PROBLEM ->
Could you reproduce every one of the following records with "Which" swapped for "What", changing nothing else and leaving out the pictures?
• • • • • • •
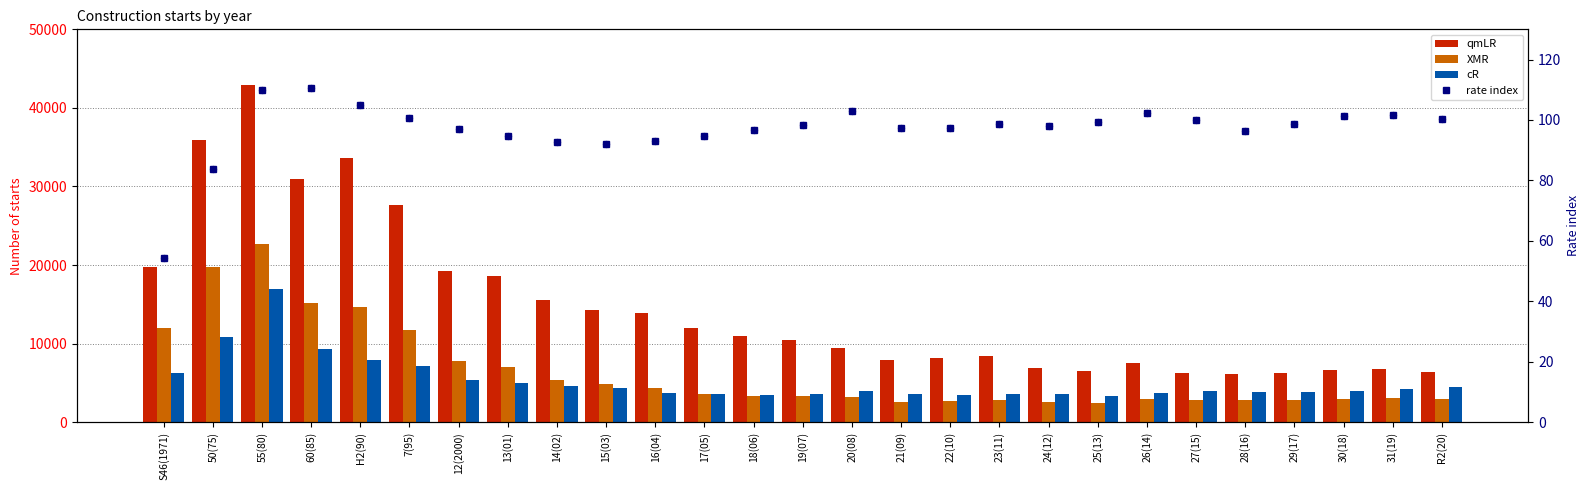

Which series reaches the minimum Y coordinate?

rate index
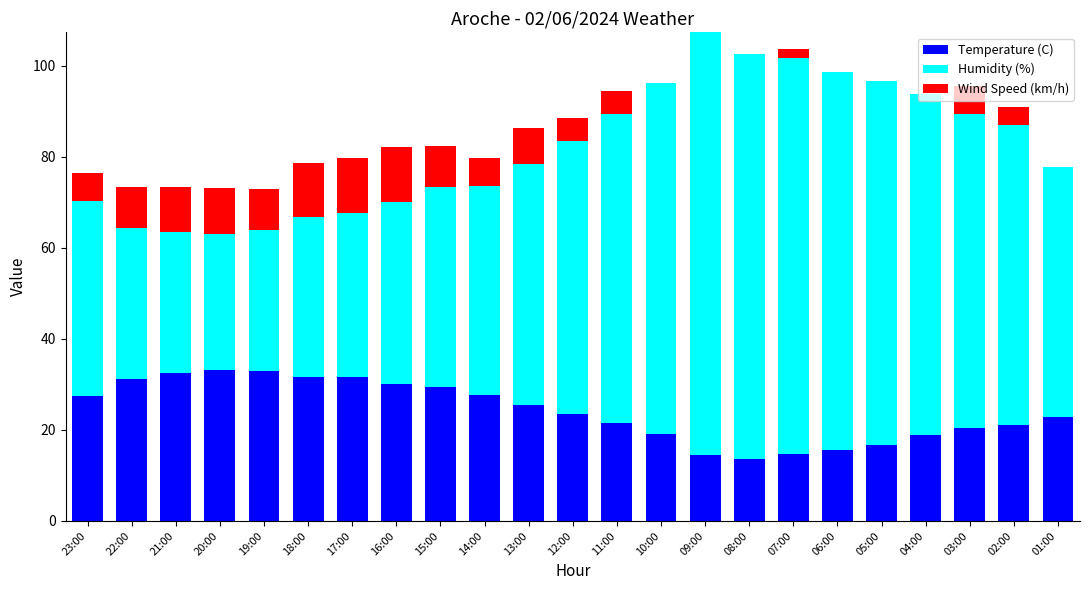

Is it true that Temperature (C) equals 6.5 at 22:00?

False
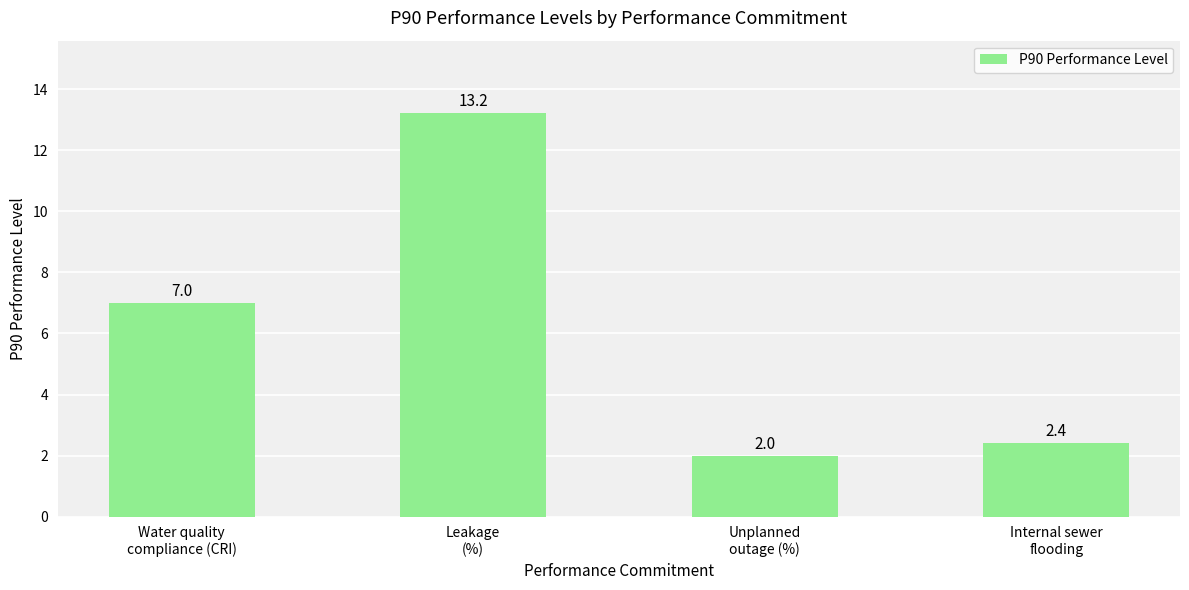

What is the label of the 1st bar from the left?

Water quality
compliance (CRI)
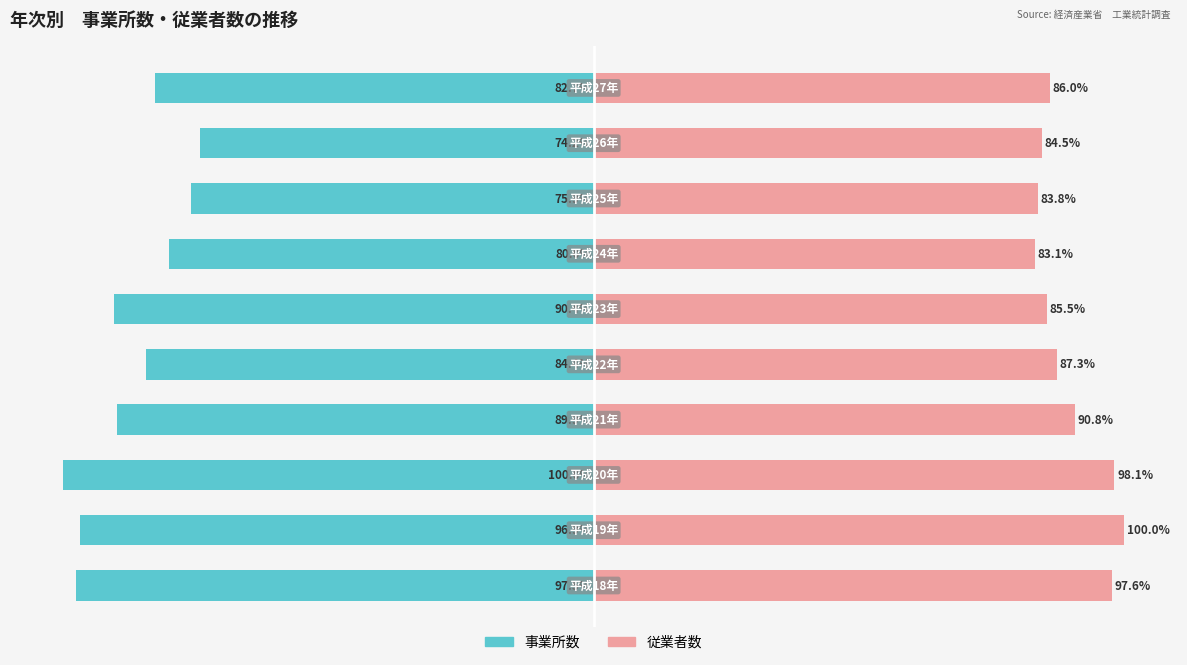

What are all the series names shown in the legend?

事業所数, 従業者数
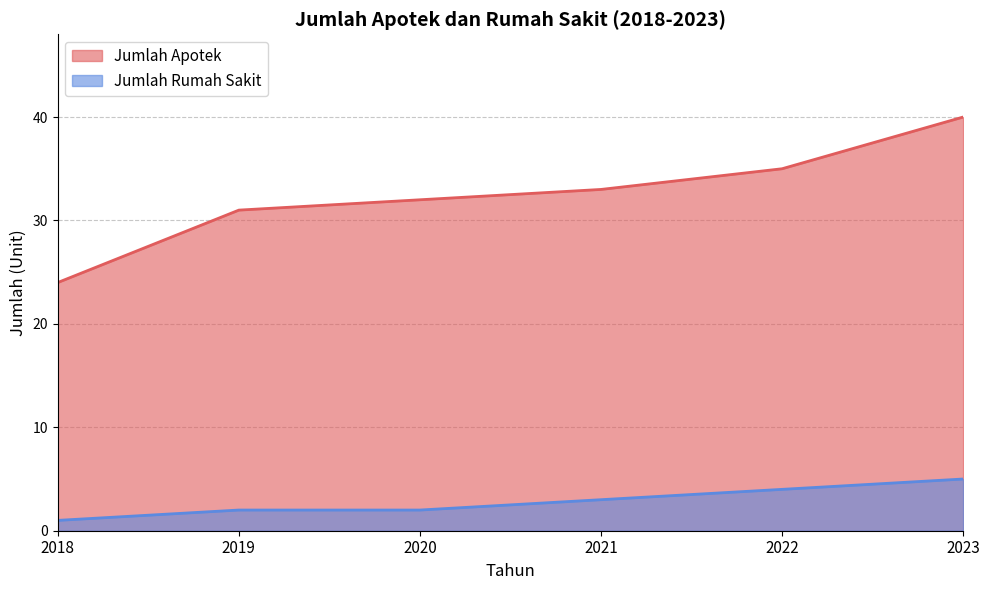

Which category has the highest value across all series?

2023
• • • • • • •
RESULT OF THE EXERCISE ->
What series reaches the minimum Y coordinate?

rate index

Is it true that Temperature (C) equals 6.5 at 22:00?

False

What is the label of the 1st bar from the left?

Water quality
compliance (CRI)

What are all the series names shown in the legend?

事業所数, 従業者数

What category has the highest value across all series?

2023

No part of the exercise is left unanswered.